[Saved entries]
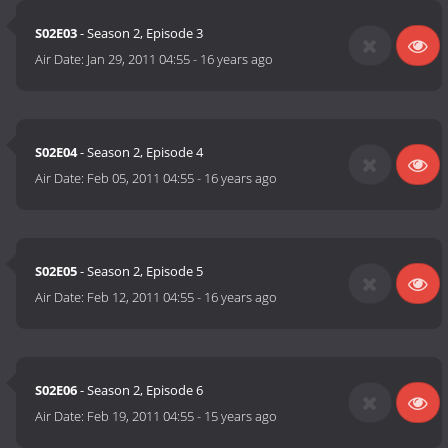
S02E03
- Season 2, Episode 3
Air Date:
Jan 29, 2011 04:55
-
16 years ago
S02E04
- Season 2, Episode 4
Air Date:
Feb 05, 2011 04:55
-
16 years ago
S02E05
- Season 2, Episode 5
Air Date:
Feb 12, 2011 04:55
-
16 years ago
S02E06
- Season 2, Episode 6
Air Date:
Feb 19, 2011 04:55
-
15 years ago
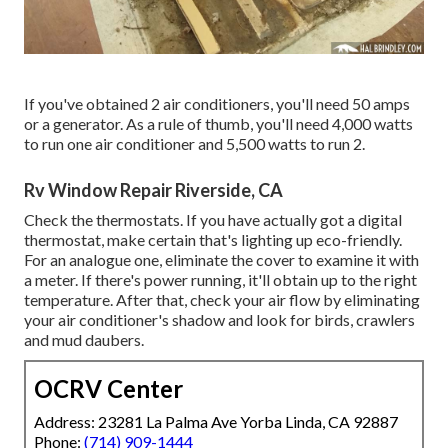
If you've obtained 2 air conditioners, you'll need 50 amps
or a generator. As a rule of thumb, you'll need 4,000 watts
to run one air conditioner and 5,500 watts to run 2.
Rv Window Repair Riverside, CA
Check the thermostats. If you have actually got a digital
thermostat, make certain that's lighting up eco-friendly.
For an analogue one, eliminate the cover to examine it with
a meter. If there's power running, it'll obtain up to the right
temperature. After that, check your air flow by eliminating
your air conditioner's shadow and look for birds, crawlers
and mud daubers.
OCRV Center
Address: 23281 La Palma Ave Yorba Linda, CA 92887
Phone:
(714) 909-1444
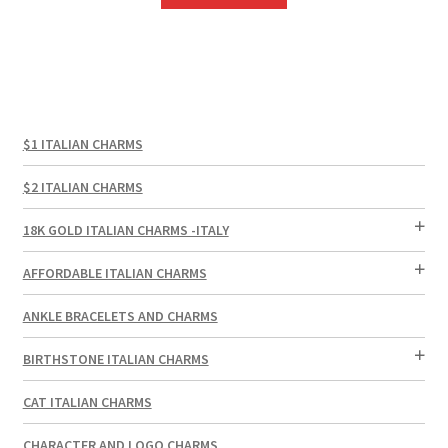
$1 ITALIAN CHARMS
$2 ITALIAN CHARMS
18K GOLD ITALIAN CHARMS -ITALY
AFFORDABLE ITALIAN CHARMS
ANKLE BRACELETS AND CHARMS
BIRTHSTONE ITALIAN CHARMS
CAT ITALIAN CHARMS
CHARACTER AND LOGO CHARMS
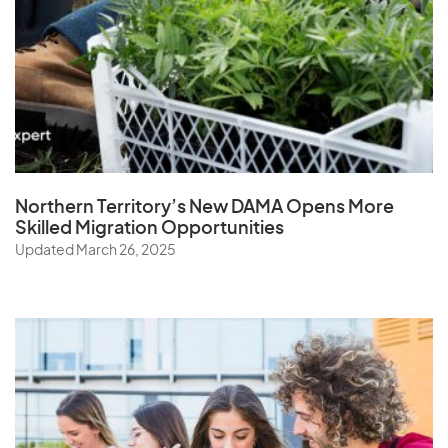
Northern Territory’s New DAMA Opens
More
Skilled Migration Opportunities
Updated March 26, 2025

Problem to work on: Across the data, how many lines have the word "need" in them? Respond with the number alone.

Written solution: 2